SeaChoice “Best Choice” Seafood Profile
Indian Point Marine Farms – Flexing Their Sustainable Mussels
This profile was written by SeaChoice Atlantic Coordinator Sadie Beaton
Nova Scotia teems with fresh, local supper fare all year, especially through the summer and fall. And with so many evenings too nice to spend inside, along with tasty, inexpensive and sustainable seafood choices like ‘Indian Point’ mussels available, what more excuse do you need to fire up the barbecue tonight?
Coastal peoples have long feasted on mussels found along temperate and polar coasts around the world. Nutritious, delicious, and available locally, this blue-shelled mollusk continues to increase in popularity. The best part is that cultivated mussels are a SeaChoice “Best Choice” option. The “Best Choice” designation is based on the following SeaChoice fisheries assessments criteria: inherent vulnerability to fishing pressure; status of wild stocks; nature and extent of discarded by-catch; effect of fishing practices on habitats and ecosystems; and the effectiveness of the management regime.
Unlike fin-fish farming, mussels are grown without the use of feeds or chemicals. No new food nutrients are added to the ecosystem, as the mussels simply filter out plankton from the tidal waters that pass through their gill filaments. Prolific and quick-growing, these mollusks are well suited to sustainable cultivation on Maritime coasts, where the water is clean and tides are right. Mussel farms can even improve local water conditions, removing excess algae, nutrients and sediment as they filter feed.
About once a year, in June or July, mature mussels release millions of baby mussels called spat. These tiny creatures happily anchor themselves to hanging ropes designed for their cultivation. At harvest time, ropes covered with plump mussels are lifted into boats and carefully removed.

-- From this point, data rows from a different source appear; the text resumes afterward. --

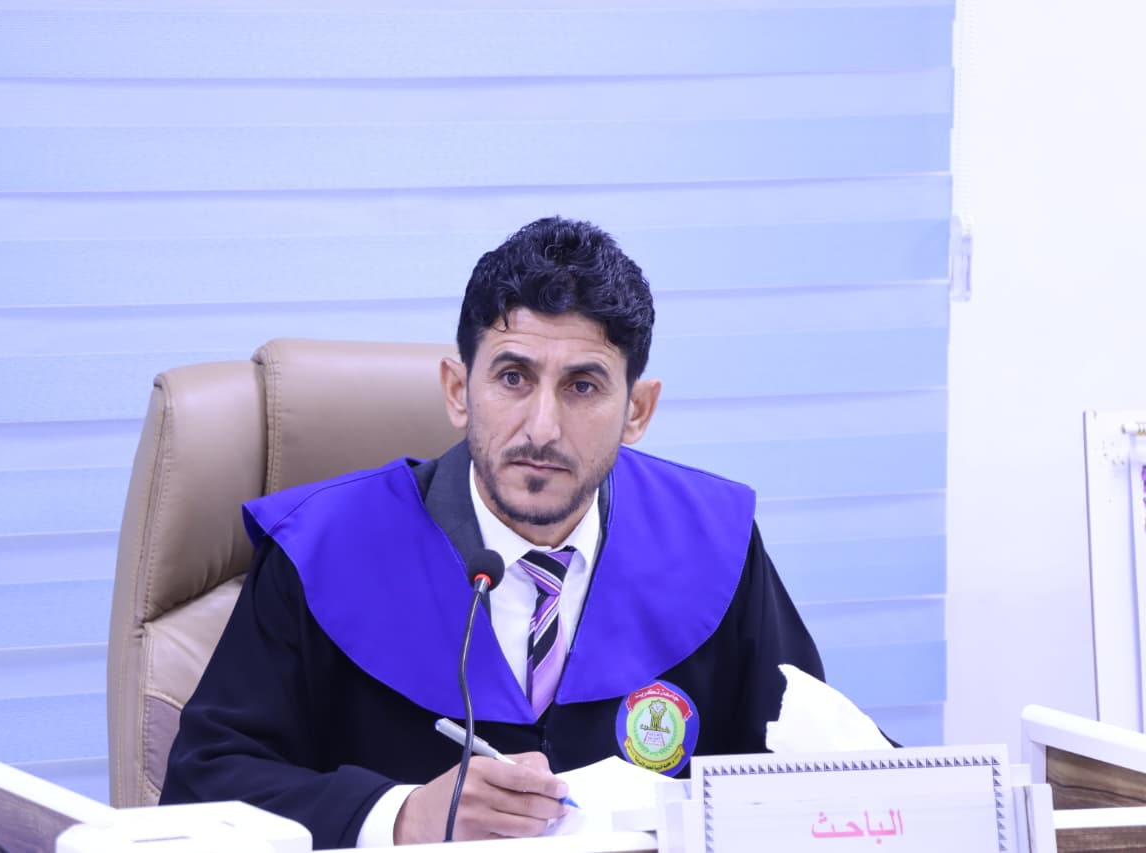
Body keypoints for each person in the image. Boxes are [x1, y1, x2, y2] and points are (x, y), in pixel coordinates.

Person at [159, 216, 824, 848]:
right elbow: (202, 787)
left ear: (637, 410)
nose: (542, 428)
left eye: (583, 387)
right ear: (458, 390)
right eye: (513, 377)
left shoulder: (712, 542)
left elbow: (814, 779)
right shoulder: (324, 549)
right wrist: (397, 817)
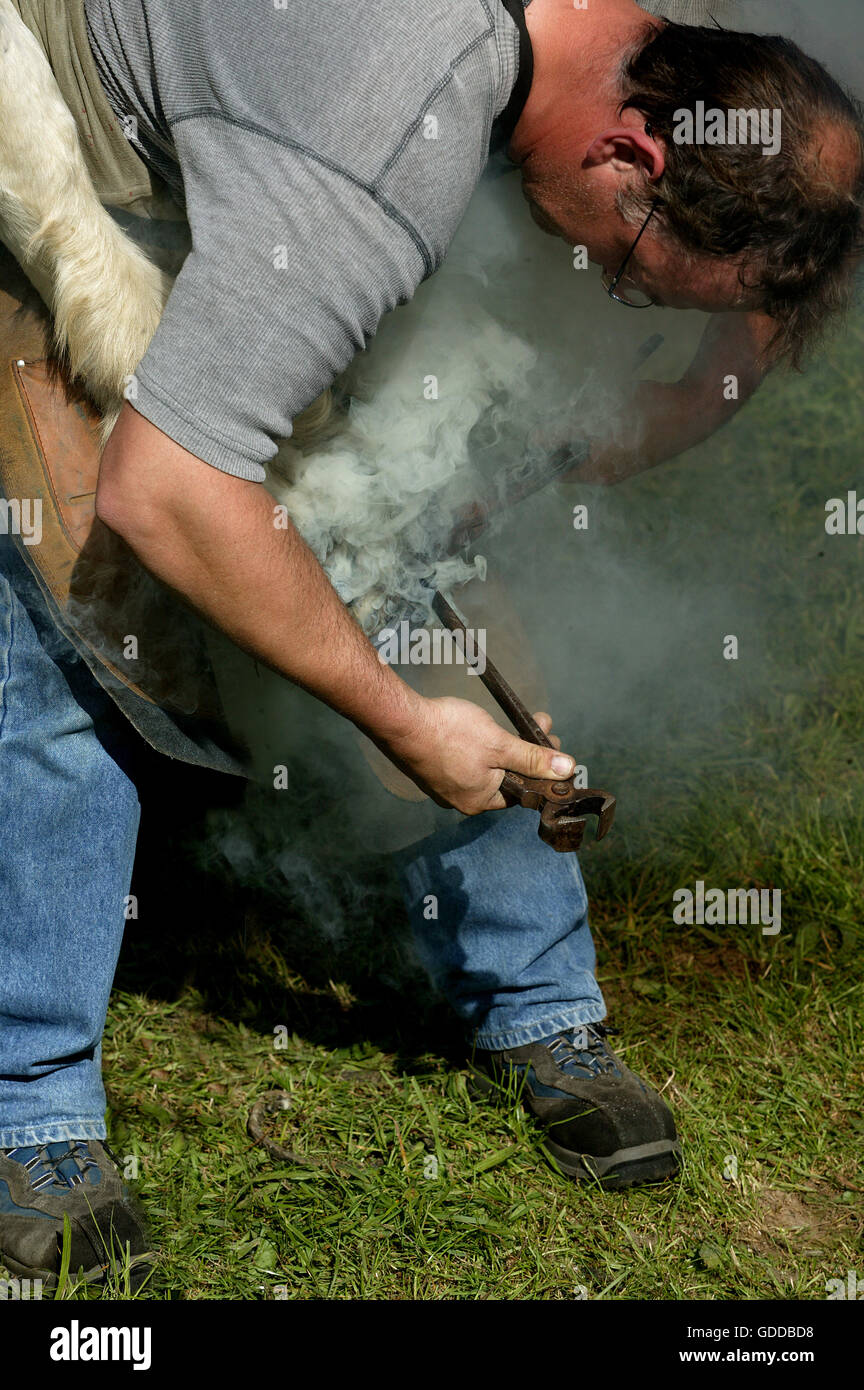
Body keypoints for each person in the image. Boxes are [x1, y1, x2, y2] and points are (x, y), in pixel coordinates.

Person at [0, 0, 861, 1289]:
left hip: (261, 137)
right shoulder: (373, 150)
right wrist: (404, 721)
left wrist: (636, 417)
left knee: (403, 510)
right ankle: (33, 1102)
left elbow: (783, 244)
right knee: (84, 615)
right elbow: (167, 490)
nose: (617, 295)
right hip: (49, 103)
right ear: (634, 158)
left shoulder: (641, 52)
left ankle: (540, 1006)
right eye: (633, 277)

Located on the cold, clear waters just outside of Mahone Bay, Indian Point Marine Farms Limited have an impressive commitment to sustainable mussel cultivation. As owner Peter Darnell describes, “for a mussel farm to be successful, we must have clean water and we must not exceed the carrying capacity of our leases.” And, at Indian Point, Darnell and his crew have gone the extra mile. For example, six years ago the farm switched from disposable polypropylene to a biodegradable cotton socking to help bind young mussels to the reusable ropes. They also replaced their styrofoam buoys, which can break up in the ocean, to pressurized hard plastic floats, which are easily reusable by other fishers if they come adrift and wash up on beaches.
While mussels are generally a sustainable seafood choice, not all harvesting methods are equal. Internationally, mussels are sometimes dredged, causing significant impacts to the surrounding ecosystems. Even among cultivated mussels, the technologies and scale of production vary widely, and as operations become more intensive, the integrity of the operation may be jeopardized. Darnell explains, “Over the twenty-four years that we have been in business, we have tried to maximize production by crowding long-lines on our leases but have learned that lower grow-out densities result in faster growing times and better quality mussels.” Indian Point Marine Farm’s focus on sustainability is paying off, with consumers asking for Indian Point mussels by name.
Now that your appetite is whetted, it is time to get your barbecue on!
Currently, Indian Point mussels are available, at most restaurants and supermarkets in Hubbards, Chester, Western Shore, Mahone Bay, Lunenburg, Bridgewater and points in between. Don’t despair if you live outside of the region – there are a number of other exceptional mussel suppliers worth recommending, including Aquaprime Mussel Ranch in Ship Harbour and Country Harbour Sea Farm in Guysborough County. Ask your local seafood provider where and how their mussels were sourced. With sufficient local demand, consumers can help make sustainable seafood products like Indian Point mussels more readily available.
Once you’ve bought and cleaned your “Best Choice” mussels, all you have to do is spread some heavy-duty foil on the barbecue. Then make a sort of bowl by bringing the sides of foil up around the mussels. Close the barbecue lid and allow the mussels to steam over medium heat for 10 to 15 minutes, discarding any that don’t open. (Of course, if it’s not such a sunny day, you can always steam them in a pot on your stove.)
Try steaming mussels in vermouth or white wine along with some shallots, garlic and herbs, or go Southeast Asian style with coconut milk, ginger, lemon grass and chilies. Why not grill some garlic bread or a selection of marinated local vegetables while the heat is on? Finally, as your Indian Point mussels are heating up, pour yourself a cold beer or glass of white wine, and soak in what a sustainable Nova Scotia has to offer.